Thinking about it some more, I think I made a mistake:

I am walking all buckets, and within those buckets there are not only
page_owner stack_records, which means that I could return a stack_record
from e.g: KASAN (which I think can evict stack_records) and then
everything goes off the rails.
Which means I cannot walk the buckets like that.

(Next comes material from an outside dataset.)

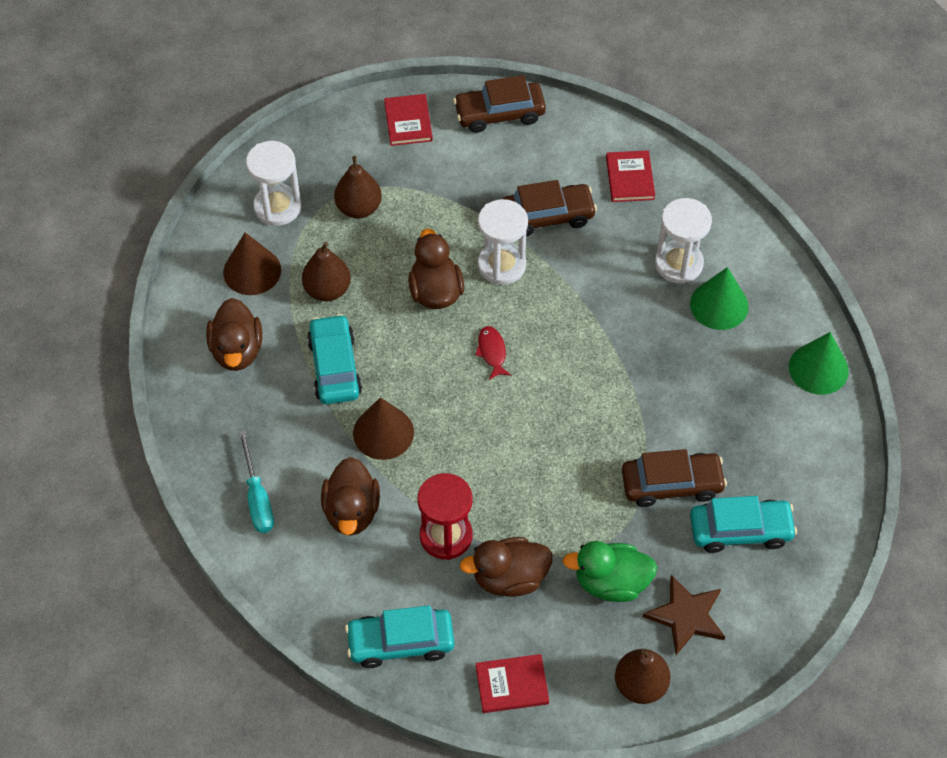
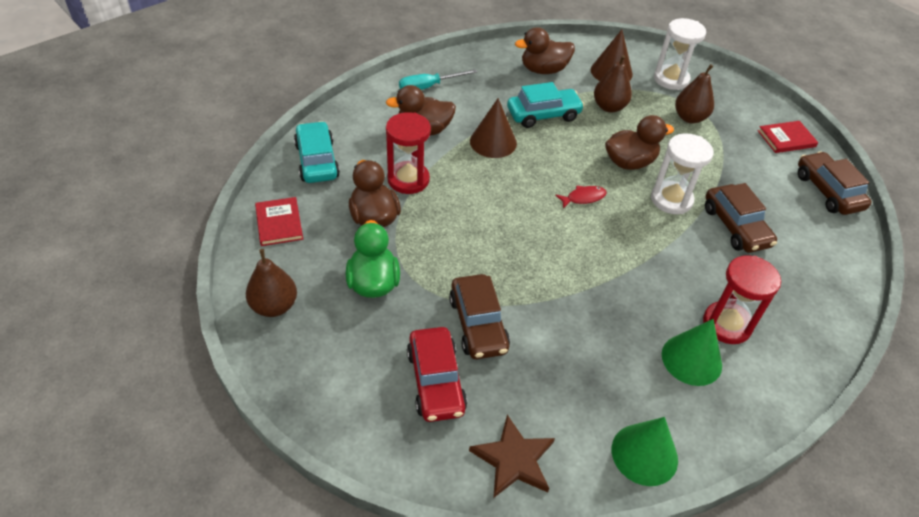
camera: 80 degrees right, 10 degrees down
(630, 178) = (808, 283): red book -> none
(678, 264) = (726, 324): white hourglass -> red hourglass
(686, 616) = (341, 338): brown star -> brown star (514, 459)
(740, 530) = (436, 381): turquoise car -> red car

Actually, I think that having something like the following

 struct list_stack_records {
      struct stack_record *stack;
      struct list_stack_records *next;
 }

in page_owner would make sense.
Then the only thing I would have to do is to add a new record on every
new stack_record, and then I could just walk the list like a linked
list.

Which means that the function stack_depot_get_next_stack() could be
killed because everything would happen in page_owner code.

e.g:

 static void inc_stack_record_count(depot_stack_handle_t handle)
 {
         struct stack_record *stack = __stack_depot_get_stack_record(handle);

         if (stack) {
                 /*
                  * New stack_record's that do not use STACK_DEPOT_FLAG_GET start
                  * with REFCOUNT_SATURATED to catch spurious increments of their
                  * refcount.
                  * Since we do not use STACK_DEPOT_FLAG_{GET,PUT} API, let us
                  * set a refcount of 1 ourselves.
                  */
                 if (refcount_read(&stack->count) == REFCOUNT_SATURATED) {
                         refcount_set(&stack->count, 1);
			 add_new_stack_record_into_the_list(stack)
		 }
                 refcount_inc(&stack->count);
         }
 }

and then just walk the list_stack_records list whenever we want to
show the stacktraces and their counting.

I think that overall this approach is cleaner and safer.

-- 
Oscar Salvador
SUSE Labs